Thursday, January 27, 2005

Still here, still

Time for one of my occasional "I'm not dead" posts; I've had a few things I wanted to post about, but I haven't been able to scrounge up the time and the energy. Busy, weird, stressful stuff at work; weird, stressful stuff medically (nothing too bad; just the follow-up to the sleep clinic study that I'm still not thrilled about having had to do, and a remarkable amount of trouble getting prescriptions written, filled, and refilled); and although I feel neither regret nor guilt for having spent $299 on a full-length fox-fur-trimmed wool bouclé coat—I've waited years to buy a coat this nice, and hey, it was marked down from $430!—it certainly limits my money-spending choices until my next paycheck. (Just-add-water noodle bowls for lunch at my desk every day this week; at least with the weather so cold and the sidewalks so icy, it's a good time not to have to go out for lunch.)



So, yeah, busy, weird, stressful, but I'm still here. Hopefully I'll keep being still here. And hopefully have time and energy simultaneously so I can get back to reading and posting and remembering to eat. Till then, I leave you with an article from this week's Onion that had my whole office snarfing: Someday, I Will Copyedit The Great American Novel. (Sometimes you've just got to dream the achievable dream...)

Sunday, January 23, 2005

Snow screens

I said I'd post pictures, and for once, I'm really doing it: I call this series "Sunday Semi-Silence; or, South Philly Side Street, With Snow." I took these in front of my house at about 2 p.m. today, and the street's probably going to stay like this until the weather warms up enough for the snow to melt; plows can't fit down our street, and if they did, there's nowhere for the snow to go except up on the sidewalk (and the cars) again.
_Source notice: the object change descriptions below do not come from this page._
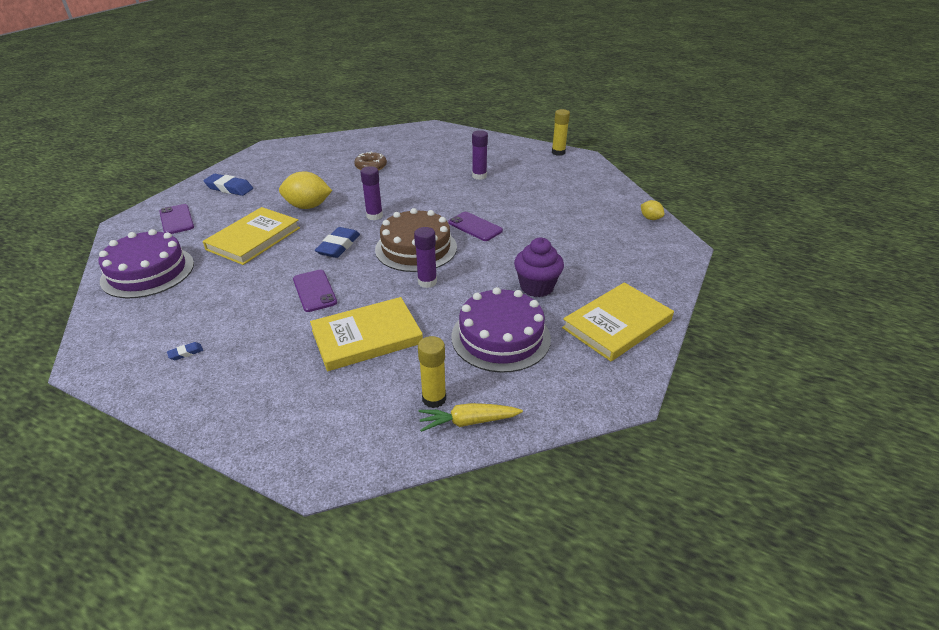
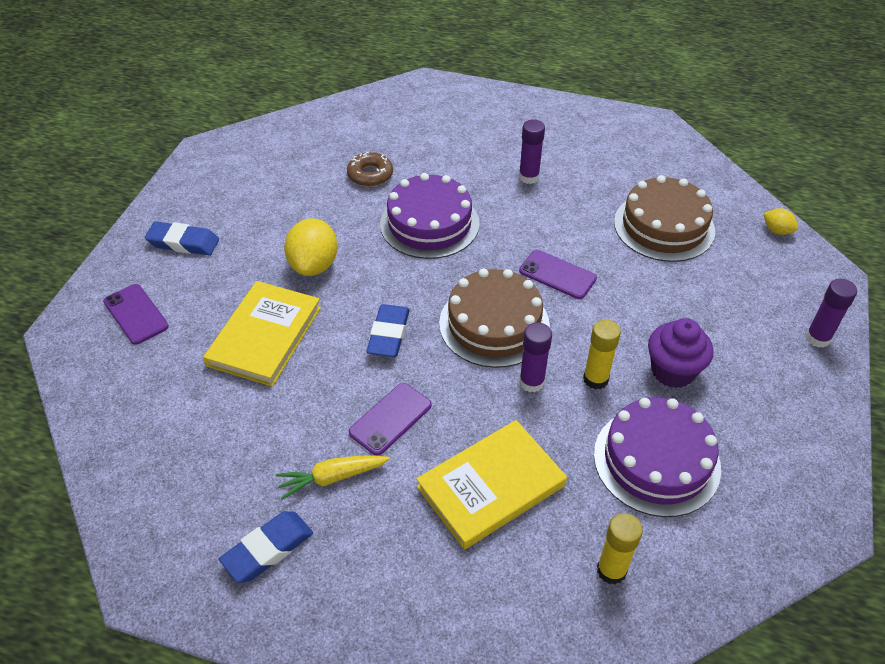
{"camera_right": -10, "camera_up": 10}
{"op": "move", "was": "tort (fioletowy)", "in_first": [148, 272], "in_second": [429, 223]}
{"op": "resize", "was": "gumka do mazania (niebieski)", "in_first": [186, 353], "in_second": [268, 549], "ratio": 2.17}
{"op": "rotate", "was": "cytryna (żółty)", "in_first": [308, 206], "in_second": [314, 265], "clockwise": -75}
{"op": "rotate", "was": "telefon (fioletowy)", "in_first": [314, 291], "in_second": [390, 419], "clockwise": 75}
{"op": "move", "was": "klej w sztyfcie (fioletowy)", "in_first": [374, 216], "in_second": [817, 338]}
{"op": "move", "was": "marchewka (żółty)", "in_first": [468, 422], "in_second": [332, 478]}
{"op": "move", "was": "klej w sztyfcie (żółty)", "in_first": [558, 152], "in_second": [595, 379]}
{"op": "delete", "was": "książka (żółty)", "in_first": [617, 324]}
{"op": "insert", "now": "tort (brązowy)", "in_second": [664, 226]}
Some of our neighbors spent the morning digging their cars out, and you can bet they're keeping a jealous eye on those parking spaces. (Hopefully without gun in hand. People have been shot over parking spaces, but not in my neighborhood, that I know of.) (This is, by the way, the only time of year when I'm actually glad I don't have a car.)



Click on any of these thumbnails for the big(ger) picture.



Establishing shot, looking down my street. (The stadium where the Eagles play is about a mile away in this direction.)



snow street south


Establishing shot in the opposite direction. Notice the guy on the next block trying to get his car into the street.



snow street north


This one gives you a better look at the depth of the snow (and the tire tracks) in the middle of the street.



snow street tracks


Snowed-covered cars, and a parking space that's been turned into a shoveling drop-off site.



snow street cars


My front porch; our shoveling drop-off is that dead space between the gate and the big planting pot. (One year it got piled up so high we had to take the snow inside and melt it in the laundry tub.)



snow steps porch


Right in front of my door. I like the way the ironwork looks against the snow; I wish I had a better camera.